_EXERCISE TEXT_.
··········
11. Intellectual Property Rights

 

Our Intellectual Property

    • All Intellectual Property developed, adapted, modified or created by us or our Personnel (including in connection with these Terms, the Software and the Services) is and will remain owned exclusively by us or our third party service providers.
    • You must not, without our prior written consent:
      • copy or use, in whole or in part, any of our Intellectual Property;
      • reproduce, retransmit, distribute, disseminate, sell, publish, broadcast or circulate any of our Intellectual Property to any third party;
      • reverse assemble, reverse engineer, reverse compile or enhance the SaaS Services;
      • breach any Intellectual Property rights connected with the Software or the Services, including altering or modifying any of our Intellectual Property;
      • cause any of our Intellectual Property to be framed or embedded in another website; or creating derivative works from any of our Intellectual Property;
      • resell, assign, transfer, distribute or make available the SaaS Services to third parties;
      • "frame", "mirror" or serve any of the SaaS Services on any web server or other computer server over the Internet or any other network;
      • alter, remove or tamper with any trademarks, any patent or copyright notices, any confidentiality legend or notice, any numbers or any other means of identification used on or in relation to the SaaS
 

Services or Software;

    • Notwithstanding anything to the contrary in these Terms or elsewhere, we may monitor, analyse and compile statistical and performance information based on and/or related to your use of the Services, in an aggregated and anonymised format (Analytics). You agree that we may make such Analytics publicly available, provided that it:
      • does not contain identifying information;
      • is not compiled using a sample size small enough to make the underlying data identifiable.
··········
_GIVEN INFORMATION_.

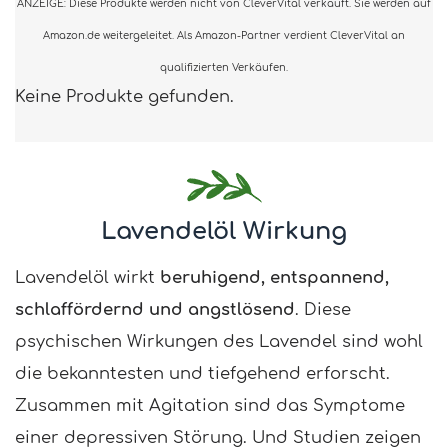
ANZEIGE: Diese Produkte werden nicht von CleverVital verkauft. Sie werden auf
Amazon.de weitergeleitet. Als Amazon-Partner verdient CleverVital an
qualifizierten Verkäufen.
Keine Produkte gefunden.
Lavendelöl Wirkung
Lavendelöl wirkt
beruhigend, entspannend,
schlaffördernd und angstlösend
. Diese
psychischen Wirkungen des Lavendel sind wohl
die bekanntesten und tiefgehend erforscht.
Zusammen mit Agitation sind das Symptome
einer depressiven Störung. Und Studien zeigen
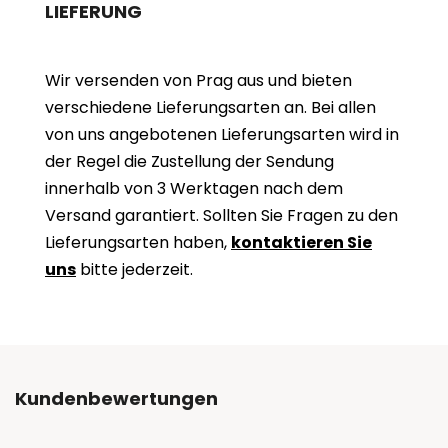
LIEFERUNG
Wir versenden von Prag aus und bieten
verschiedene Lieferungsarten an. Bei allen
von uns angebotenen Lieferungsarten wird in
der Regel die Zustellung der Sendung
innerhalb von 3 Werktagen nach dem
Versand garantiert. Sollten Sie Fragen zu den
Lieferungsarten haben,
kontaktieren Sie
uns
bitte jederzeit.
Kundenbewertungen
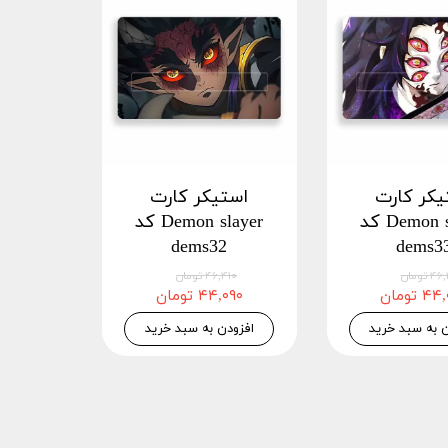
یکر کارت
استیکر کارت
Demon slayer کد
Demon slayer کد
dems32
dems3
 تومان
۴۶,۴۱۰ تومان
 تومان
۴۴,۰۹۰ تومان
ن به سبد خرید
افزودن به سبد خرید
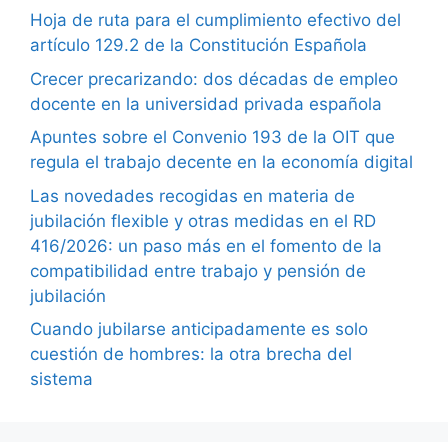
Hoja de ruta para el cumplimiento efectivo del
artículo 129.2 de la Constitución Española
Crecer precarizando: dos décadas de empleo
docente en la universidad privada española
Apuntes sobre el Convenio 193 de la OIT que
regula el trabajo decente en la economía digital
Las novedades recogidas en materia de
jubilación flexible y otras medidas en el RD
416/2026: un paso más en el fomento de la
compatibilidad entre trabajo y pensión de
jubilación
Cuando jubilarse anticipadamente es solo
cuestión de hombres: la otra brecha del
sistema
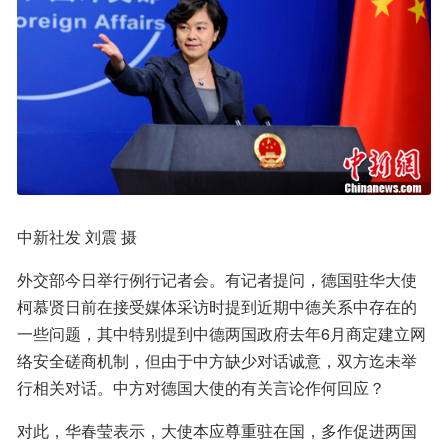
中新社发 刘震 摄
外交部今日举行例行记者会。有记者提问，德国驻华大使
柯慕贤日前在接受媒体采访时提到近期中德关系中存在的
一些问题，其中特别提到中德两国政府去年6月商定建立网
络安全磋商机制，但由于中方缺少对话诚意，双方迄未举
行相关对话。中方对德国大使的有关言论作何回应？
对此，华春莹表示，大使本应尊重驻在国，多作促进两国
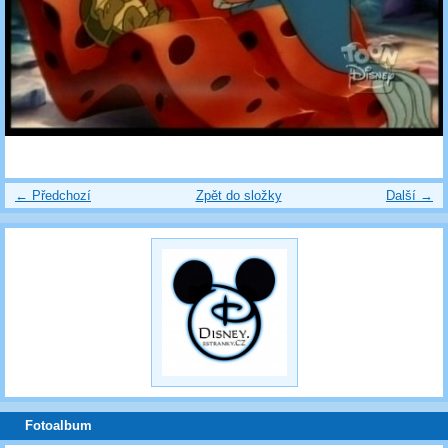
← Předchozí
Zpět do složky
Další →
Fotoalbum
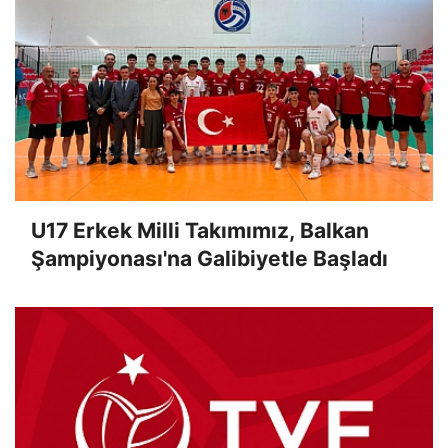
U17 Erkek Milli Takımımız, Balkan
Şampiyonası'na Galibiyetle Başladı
··········
_PROBLEM 1_. Reproduce the stretch of the intellectual property text from "Services or Software;" through "underlying data identifiable.", substituting "personal details" for "identifying information".
_PROBLEM 2_. In the intellectual property text, who owns all Intellectual Property developed, adapted, modified or created by the provider or its Personnel?

_EXERCISE SOLUTION 1_.
Services or Software;

    • Notwithstanding anything to the contrary in these Terms or elsewhere, we may monitor, analyse and compile statistical and performance information based on and/or related to your use of the Services, in an aggregated and anonymised format (Analytics). You agree that we may make such Analytics publicly available, provided that it:
      • does not contain personal details;
      • is not compiled using a sample size small enough to make the underlying data identifiable.

_EXERCISE SOLUTION 2_. It is owned exclusively by the provider or its third party service providers.